■ **EXERCISE PROMPT**: Would you restate the entries below exactly, keeping every line?

(Household object change records)
________________________

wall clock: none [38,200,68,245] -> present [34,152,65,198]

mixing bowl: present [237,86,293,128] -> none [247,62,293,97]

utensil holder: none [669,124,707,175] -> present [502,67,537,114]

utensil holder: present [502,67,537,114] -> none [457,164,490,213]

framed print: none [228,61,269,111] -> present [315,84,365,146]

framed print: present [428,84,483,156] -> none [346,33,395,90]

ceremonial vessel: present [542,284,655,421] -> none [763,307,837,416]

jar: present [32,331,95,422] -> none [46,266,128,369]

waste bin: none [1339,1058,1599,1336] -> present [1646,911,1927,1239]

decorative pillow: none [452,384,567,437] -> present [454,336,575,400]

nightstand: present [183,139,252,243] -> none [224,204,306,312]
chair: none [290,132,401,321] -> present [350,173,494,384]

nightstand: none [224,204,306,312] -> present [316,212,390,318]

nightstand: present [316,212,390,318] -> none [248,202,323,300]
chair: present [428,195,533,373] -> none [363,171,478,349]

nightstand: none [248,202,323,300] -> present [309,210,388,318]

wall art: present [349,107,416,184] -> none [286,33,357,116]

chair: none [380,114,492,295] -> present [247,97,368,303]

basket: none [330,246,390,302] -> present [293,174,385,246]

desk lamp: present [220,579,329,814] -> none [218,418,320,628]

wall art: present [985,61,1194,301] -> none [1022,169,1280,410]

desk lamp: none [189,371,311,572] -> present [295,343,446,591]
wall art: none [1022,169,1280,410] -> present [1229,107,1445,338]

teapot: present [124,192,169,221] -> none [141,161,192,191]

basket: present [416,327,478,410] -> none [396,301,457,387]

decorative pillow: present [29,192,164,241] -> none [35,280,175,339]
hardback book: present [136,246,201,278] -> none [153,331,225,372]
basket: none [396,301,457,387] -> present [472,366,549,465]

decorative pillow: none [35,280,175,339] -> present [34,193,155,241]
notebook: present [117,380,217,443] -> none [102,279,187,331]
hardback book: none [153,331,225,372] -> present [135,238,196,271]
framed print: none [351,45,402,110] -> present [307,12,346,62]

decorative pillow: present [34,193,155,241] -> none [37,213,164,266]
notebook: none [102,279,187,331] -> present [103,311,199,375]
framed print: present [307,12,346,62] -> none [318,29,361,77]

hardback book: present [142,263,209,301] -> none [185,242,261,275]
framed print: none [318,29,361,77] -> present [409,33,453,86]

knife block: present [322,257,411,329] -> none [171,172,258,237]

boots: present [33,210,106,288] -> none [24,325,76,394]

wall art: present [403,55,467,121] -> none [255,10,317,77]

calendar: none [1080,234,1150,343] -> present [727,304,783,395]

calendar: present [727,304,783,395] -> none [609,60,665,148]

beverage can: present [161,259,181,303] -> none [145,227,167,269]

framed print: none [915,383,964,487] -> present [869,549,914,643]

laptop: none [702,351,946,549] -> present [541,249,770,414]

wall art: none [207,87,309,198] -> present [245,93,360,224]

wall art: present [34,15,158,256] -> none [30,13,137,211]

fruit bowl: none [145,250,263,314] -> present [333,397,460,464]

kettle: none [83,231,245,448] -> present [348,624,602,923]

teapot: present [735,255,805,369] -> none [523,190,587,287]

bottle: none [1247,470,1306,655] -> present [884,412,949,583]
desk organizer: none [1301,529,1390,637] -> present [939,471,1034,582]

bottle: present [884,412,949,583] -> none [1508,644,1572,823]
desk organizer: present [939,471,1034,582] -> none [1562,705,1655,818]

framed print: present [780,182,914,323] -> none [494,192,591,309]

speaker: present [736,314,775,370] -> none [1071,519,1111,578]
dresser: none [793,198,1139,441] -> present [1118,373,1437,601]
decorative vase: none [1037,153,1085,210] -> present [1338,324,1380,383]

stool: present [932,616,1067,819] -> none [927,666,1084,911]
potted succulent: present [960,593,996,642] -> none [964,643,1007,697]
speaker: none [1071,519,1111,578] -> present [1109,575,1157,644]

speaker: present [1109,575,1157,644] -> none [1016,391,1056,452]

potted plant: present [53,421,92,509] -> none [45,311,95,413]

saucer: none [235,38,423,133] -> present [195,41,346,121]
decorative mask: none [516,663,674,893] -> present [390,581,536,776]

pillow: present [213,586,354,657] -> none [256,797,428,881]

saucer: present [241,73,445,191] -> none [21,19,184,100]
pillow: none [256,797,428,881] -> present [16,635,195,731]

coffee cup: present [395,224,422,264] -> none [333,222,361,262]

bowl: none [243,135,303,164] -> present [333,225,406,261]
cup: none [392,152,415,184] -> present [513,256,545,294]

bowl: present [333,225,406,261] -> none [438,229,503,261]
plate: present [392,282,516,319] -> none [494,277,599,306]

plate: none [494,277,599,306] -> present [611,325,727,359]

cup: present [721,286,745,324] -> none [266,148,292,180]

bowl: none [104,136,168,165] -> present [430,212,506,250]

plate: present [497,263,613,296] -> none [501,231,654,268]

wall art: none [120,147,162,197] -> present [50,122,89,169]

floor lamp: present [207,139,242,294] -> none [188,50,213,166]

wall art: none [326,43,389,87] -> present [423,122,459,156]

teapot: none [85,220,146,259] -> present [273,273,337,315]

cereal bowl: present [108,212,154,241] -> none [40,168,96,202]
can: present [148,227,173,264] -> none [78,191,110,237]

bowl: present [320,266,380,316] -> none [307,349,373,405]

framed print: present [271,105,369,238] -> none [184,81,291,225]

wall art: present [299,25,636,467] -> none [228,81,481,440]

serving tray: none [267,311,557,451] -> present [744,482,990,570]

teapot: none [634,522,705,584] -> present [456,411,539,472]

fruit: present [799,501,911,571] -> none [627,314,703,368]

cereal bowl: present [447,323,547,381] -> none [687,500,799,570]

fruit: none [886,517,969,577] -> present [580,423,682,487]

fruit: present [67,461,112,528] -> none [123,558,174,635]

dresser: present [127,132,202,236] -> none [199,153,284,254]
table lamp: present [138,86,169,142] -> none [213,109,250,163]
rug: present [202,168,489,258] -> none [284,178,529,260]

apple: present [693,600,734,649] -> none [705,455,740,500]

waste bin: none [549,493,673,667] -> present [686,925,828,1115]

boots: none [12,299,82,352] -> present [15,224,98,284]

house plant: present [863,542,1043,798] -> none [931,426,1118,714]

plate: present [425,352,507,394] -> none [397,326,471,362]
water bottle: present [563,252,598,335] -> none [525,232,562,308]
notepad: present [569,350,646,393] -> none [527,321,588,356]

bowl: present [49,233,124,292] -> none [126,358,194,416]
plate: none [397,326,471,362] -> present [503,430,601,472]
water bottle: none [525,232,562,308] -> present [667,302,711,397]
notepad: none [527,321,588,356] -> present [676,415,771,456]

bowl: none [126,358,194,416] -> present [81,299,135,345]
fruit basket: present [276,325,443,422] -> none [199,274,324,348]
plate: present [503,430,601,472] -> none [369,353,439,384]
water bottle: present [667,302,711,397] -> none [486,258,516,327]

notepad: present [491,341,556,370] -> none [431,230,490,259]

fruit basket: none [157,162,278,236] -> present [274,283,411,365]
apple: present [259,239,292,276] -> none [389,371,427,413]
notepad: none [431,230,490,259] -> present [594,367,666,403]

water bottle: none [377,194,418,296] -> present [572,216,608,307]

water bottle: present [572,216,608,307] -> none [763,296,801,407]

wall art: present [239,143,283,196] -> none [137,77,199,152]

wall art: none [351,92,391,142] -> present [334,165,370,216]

________________________

■ **RESULT**:
wall clock: none [38,200,68,245] -> present [34,152,65,198]

mixing bowl: present [237,86,293,128] -> none [247,62,293,97]

utensil holder: none [669,124,707,175] -> present [502,67,537,114]

utensil holder: present [502,67,537,114] -> none [457,164,490,213]

framed print: none [228,61,269,111] -> present [315,84,365,146]

framed print: present [428,84,483,156] -> none [346,33,395,90]

ceremonial vessel: present [542,284,655,421] -> none [763,307,837,416]

jar: present [32,331,95,422] -> none [46,266,128,369]

waste bin: none [1339,1058,1599,1336] -> present [1646,911,1927,1239]

decorative pillow: none [452,384,567,437] -> present [454,336,575,400]

nightstand: present [183,139,252,243] -> none [224,204,306,312]
chair: none [290,132,401,321] -> present [350,173,494,384]

nightstand: none [224,204,306,312] -> present [316,212,390,318]

nightstand: present [316,212,390,318] -> none [248,202,323,300]
chair: present [428,195,533,373] -> none [363,171,478,349]

nightstand: none [248,202,323,300] -> present [309,210,388,318]

wall art: present [349,107,416,184] -> none [286,33,357,116]

chair: none [380,114,492,295] -> present [247,97,368,303]

basket: none [330,246,390,302] -> present [293,174,385,246]

desk lamp: present [220,579,329,814] -> none [218,418,320,628]

wall art: present [985,61,1194,301] -> none [1022,169,1280,410]

desk lamp: none [189,371,311,572] -> present [295,343,446,591]
wall art: none [1022,169,1280,410] -> present [1229,107,1445,338]

teapot: present [124,192,169,221] -> none [141,161,192,191]

basket: present [416,327,478,410] -> none [396,301,457,387]

decorative pillow: present [29,192,164,241] -> none [35,280,175,339]
hardback book: present [136,246,201,278] -> none [153,331,225,372]
basket: none [396,301,457,387] -> present [472,366,549,465]

decorative pillow: none [35,280,175,339] -> present [34,193,155,241]
notebook: present [117,380,217,443] -> none [102,279,187,331]
hardback book: none [153,331,225,372] -> present [135,238,196,271]
framed print: none [351,45,402,110] -> present [307,12,346,62]

decorative pillow: present [34,193,155,241] -> none [37,213,164,266]
notebook: none [102,279,187,331] -> present [103,311,199,375]
framed print: present [307,12,346,62] -> none [318,29,361,77]

hardback book: present [142,263,209,301] -> none [185,242,261,275]
framed print: none [318,29,361,77] -> present [409,33,453,86]

knife block: present [322,257,411,329] -> none [171,172,258,237]

boots: present [33,210,106,288] -> none [24,325,76,394]

wall art: present [403,55,467,121] -> none [255,10,317,77]

calendar: none [1080,234,1150,343] -> present [727,304,783,395]

calendar: present [727,304,783,395] -> none [609,60,665,148]

beverage can: present [161,259,181,303] -> none [145,227,167,269]

framed print: none [915,383,964,487] -> present [869,549,914,643]

laptop: none [702,351,946,549] -> present [541,249,770,414]

wall art: none [207,87,309,198] -> present [245,93,360,224]

wall art: present [34,15,158,256] -> none [30,13,137,211]

fruit bowl: none [145,250,263,314] -> present [333,397,460,464]

kettle: none [83,231,245,448] -> present [348,624,602,923]

teapot: present [735,255,805,369] -> none [523,190,587,287]

bottle: none [1247,470,1306,655] -> present [884,412,949,583]
desk organizer: none [1301,529,1390,637] -> present [939,471,1034,582]

bottle: present [884,412,949,583] -> none [1508,644,1572,823]
desk organizer: present [939,471,1034,582] -> none [1562,705,1655,818]

framed print: present [780,182,914,323] -> none [494,192,591,309]

speaker: present [736,314,775,370] -> none [1071,519,1111,578]
dresser: none [793,198,1139,441] -> present [1118,373,1437,601]
decorative vase: none [1037,153,1085,210] -> present [1338,324,1380,383]

stool: present [932,616,1067,819] -> none [927,666,1084,911]
potted succulent: present [960,593,996,642] -> none [964,643,1007,697]
speaker: none [1071,519,1111,578] -> present [1109,575,1157,644]

speaker: present [1109,575,1157,644] -> none [1016,391,1056,452]

potted plant: present [53,421,92,509] -> none [45,311,95,413]

saucer: none [235,38,423,133] -> present [195,41,346,121]
decorative mask: none [516,663,674,893] -> present [390,581,536,776]

pillow: present [213,586,354,657] -> none [256,797,428,881]

saucer: present [241,73,445,191] -> none [21,19,184,100]
pillow: none [256,797,428,881] -> present [16,635,195,731]

coffee cup: present [395,224,422,264] -> none [333,222,361,262]

bowl: none [243,135,303,164] -> present [333,225,406,261]
cup: none [392,152,415,184] -> present [513,256,545,294]

bowl: present [333,225,406,261] -> none [438,229,503,261]
plate: present [392,282,516,319] -> none [494,277,599,306]

plate: none [494,277,599,306] -> present [611,325,727,359]

cup: present [721,286,745,324] -> none [266,148,292,180]

bowl: none [104,136,168,165] -> present [430,212,506,250]

plate: present [497,263,613,296] -> none [501,231,654,268]

wall art: none [120,147,162,197] -> present [50,122,89,169]

floor lamp: present [207,139,242,294] -> none [188,50,213,166]

wall art: none [326,43,389,87] -> present [423,122,459,156]

teapot: none [85,220,146,259] -> present [273,273,337,315]

cereal bowl: present [108,212,154,241] -> none [40,168,96,202]
can: present [148,227,173,264] -> none [78,191,110,237]

bowl: present [320,266,380,316] -> none [307,349,373,405]

framed print: present [271,105,369,238] -> none [184,81,291,225]

wall art: present [299,25,636,467] -> none [228,81,481,440]

serving tray: none [267,311,557,451] -> present [744,482,990,570]

teapot: none [634,522,705,584] -> present [456,411,539,472]

fruit: present [799,501,911,571] -> none [627,314,703,368]

cereal bowl: present [447,323,547,381] -> none [687,500,799,570]

fruit: none [886,517,969,577] -> present [580,423,682,487]

fruit: present [67,461,112,528] -> none [123,558,174,635]

dresser: present [127,132,202,236] -> none [199,153,284,254]
table lamp: present [138,86,169,142] -> none [213,109,250,163]
rug: present [202,168,489,258] -> none [284,178,529,260]

apple: present [693,600,734,649] -> none [705,455,740,500]

waste bin: none [549,493,673,667] -> present [686,925,828,1115]

boots: none [12,299,82,352] -> present [15,224,98,284]

house plant: present [863,542,1043,798] -> none [931,426,1118,714]

plate: present [425,352,507,394] -> none [397,326,471,362]
water bottle: present [563,252,598,335] -> none [525,232,562,308]
notepad: present [569,350,646,393] -> none [527,321,588,356]

bowl: present [49,233,124,292] -> none [126,358,194,416]
plate: none [397,326,471,362] -> present [503,430,601,472]
water bottle: none [525,232,562,308] -> present [667,302,711,397]
notepad: none [527,321,588,356] -> present [676,415,771,456]

bowl: none [126,358,194,416] -> present [81,299,135,345]
fruit basket: present [276,325,443,422] -> none [199,274,324,348]
plate: present [503,430,601,472] -> none [369,353,439,384]
water bottle: present [667,302,711,397] -> none [486,258,516,327]

notepad: present [491,341,556,370] -> none [431,230,490,259]

fruit basket: none [157,162,278,236] -> present [274,283,411,365]
apple: present [259,239,292,276] -> none [389,371,427,413]
notepad: none [431,230,490,259] -> present [594,367,666,403]

water bottle: none [377,194,418,296] -> present [572,216,608,307]

water bottle: present [572,216,608,307] -> none [763,296,801,407]

wall art: present [239,143,283,196] -> none [137,77,199,152]

wall art: none [351,92,391,142] -> present [334,165,370,216]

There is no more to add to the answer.